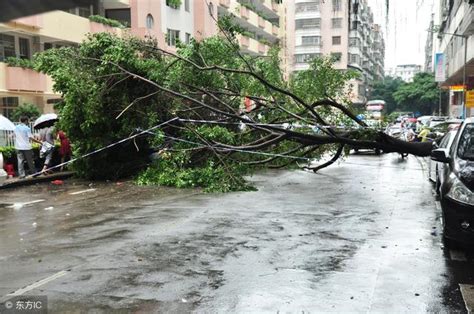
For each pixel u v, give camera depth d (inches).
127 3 1019.9
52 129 581.9
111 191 470.9
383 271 222.1
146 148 562.3
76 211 370.3
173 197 429.1
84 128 525.7
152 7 1072.8
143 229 305.9
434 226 313.7
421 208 376.8
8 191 478.3
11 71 773.3
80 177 571.5
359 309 178.2
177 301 186.4
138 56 511.5
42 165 597.0
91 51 521.7
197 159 509.4
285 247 263.0
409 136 855.7
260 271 222.4
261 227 309.7
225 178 468.8
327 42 2150.6
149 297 190.4
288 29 2135.8
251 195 438.6
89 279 211.5
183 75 468.1
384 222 325.4
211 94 403.2
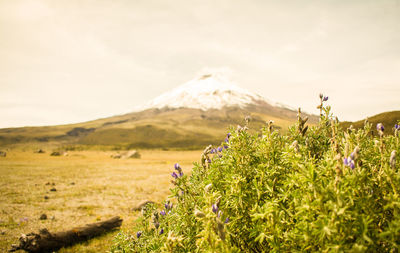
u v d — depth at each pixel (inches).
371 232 62.0
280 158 92.0
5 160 2094.0
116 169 1604.3
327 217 58.3
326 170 69.2
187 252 83.7
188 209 99.0
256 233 74.1
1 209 545.6
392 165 64.0
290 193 73.3
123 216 503.5
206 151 110.5
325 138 109.9
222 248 61.8
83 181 1034.1
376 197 67.6
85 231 367.6
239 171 95.2
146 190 813.9
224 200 88.5
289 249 67.2
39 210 547.8
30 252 315.6
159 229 102.6
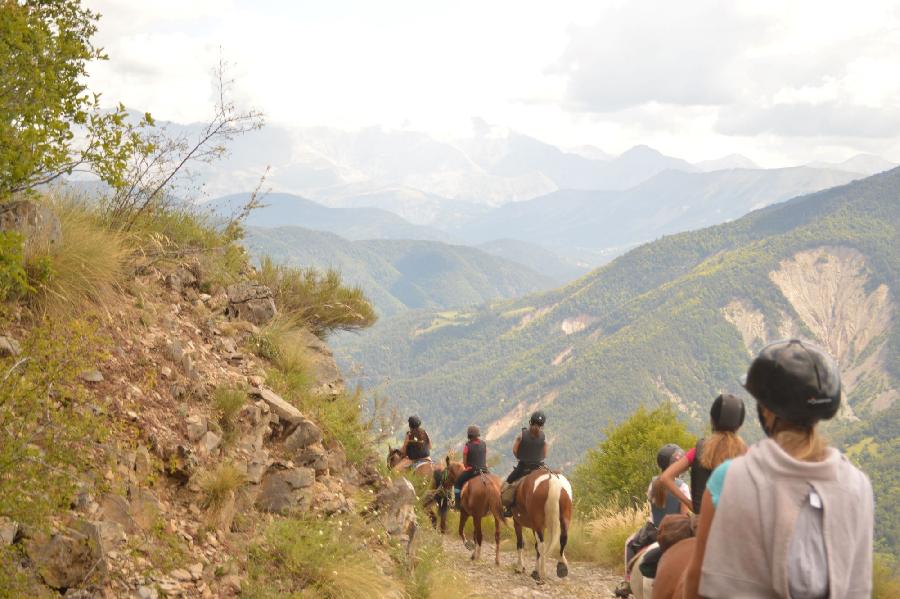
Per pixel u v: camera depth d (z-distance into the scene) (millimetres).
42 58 6520
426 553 9438
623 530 15297
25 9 6719
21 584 4320
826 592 2268
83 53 6895
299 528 7367
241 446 7703
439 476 15438
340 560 7277
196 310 9602
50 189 8117
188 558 5957
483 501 14008
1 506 4410
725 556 2389
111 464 5816
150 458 6398
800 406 2418
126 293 8500
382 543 8977
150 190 9406
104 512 5484
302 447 8672
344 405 10531
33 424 5172
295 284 12516
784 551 2273
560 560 12586
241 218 11750
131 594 5078
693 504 5422
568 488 12688
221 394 7824
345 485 9281
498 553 13977
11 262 5801
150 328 8133
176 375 7672
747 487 2385
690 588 2590
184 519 6363
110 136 6996
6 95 6211
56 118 6371
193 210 11156
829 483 2332
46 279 6738
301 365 10477
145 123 7324
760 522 2338
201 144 9227
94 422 5645
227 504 6781
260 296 11070
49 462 4945
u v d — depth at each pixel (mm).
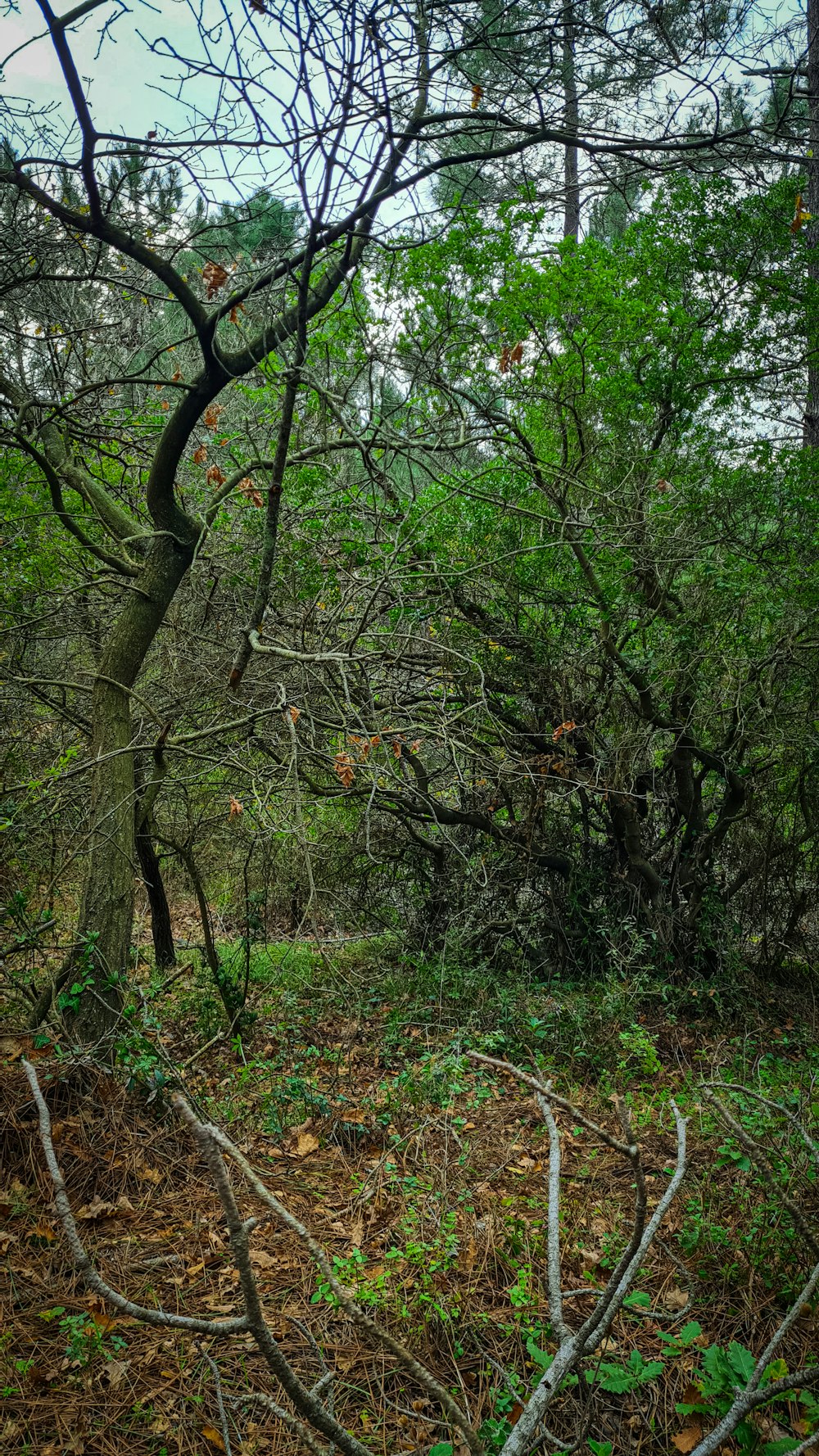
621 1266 2250
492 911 8258
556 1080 5973
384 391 7180
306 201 4594
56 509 6047
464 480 6922
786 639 7125
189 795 8391
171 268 5359
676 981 7551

- - - - -

PROMPT
Please set down, exactly and with no pictures, the lines in the entries above starting at the one holding "123 216 503.5" and ending at the one holding "56 509 6047", ends included.

EXERCISE SOLUTION
123 216 503.5
206 151 110.5
325 138 109.9
222 248 61.8
83 181 1034.1
376 197 67.6
85 231 367.6
239 171 95.2
146 190 813.9
224 200 88.5
289 249 67.2
39 210 547.8
30 252 315.6
159 229 102.6
Per pixel u v: camera depth d (z-distance into the scene) (millimetres).
42 58 6520
426 553 9438
623 530 15297
25 9 6719
21 584 4320
826 592 2268
83 53 6895
299 528 7367
241 446 7703
439 476 15438
340 560 7277
196 310 9602
50 189 8117
188 558 5957
483 501 14008
1 506 4410
725 556 2389
111 464 5816
150 458 6398
800 406 2418
126 293 8500
382 543 8977
150 190 9406
104 512 5484
302 447 8672
344 405 10531
33 424 5172
295 284 12516
784 551 2273
560 560 12586
241 218 11750
131 594 5078
693 504 5422
568 488 12688
221 394 7824
345 485 9281
498 553 13977
11 262 5801
150 328 8133
176 375 7672
747 487 2385
690 588 2590
184 519 6363
110 136 6996
6 95 6211
56 118 6371
193 210 11156
829 483 2332
46 279 6738
301 365 10477
145 123 7324
760 522 2338
201 144 9227
94 422 5645
227 504 6781
260 296 11070
49 462 4945
u v d — depth at each pixel (mm).
621 1266 2250
492 911 8258
556 1080 5973
384 391 7180
306 201 4594
56 509 6047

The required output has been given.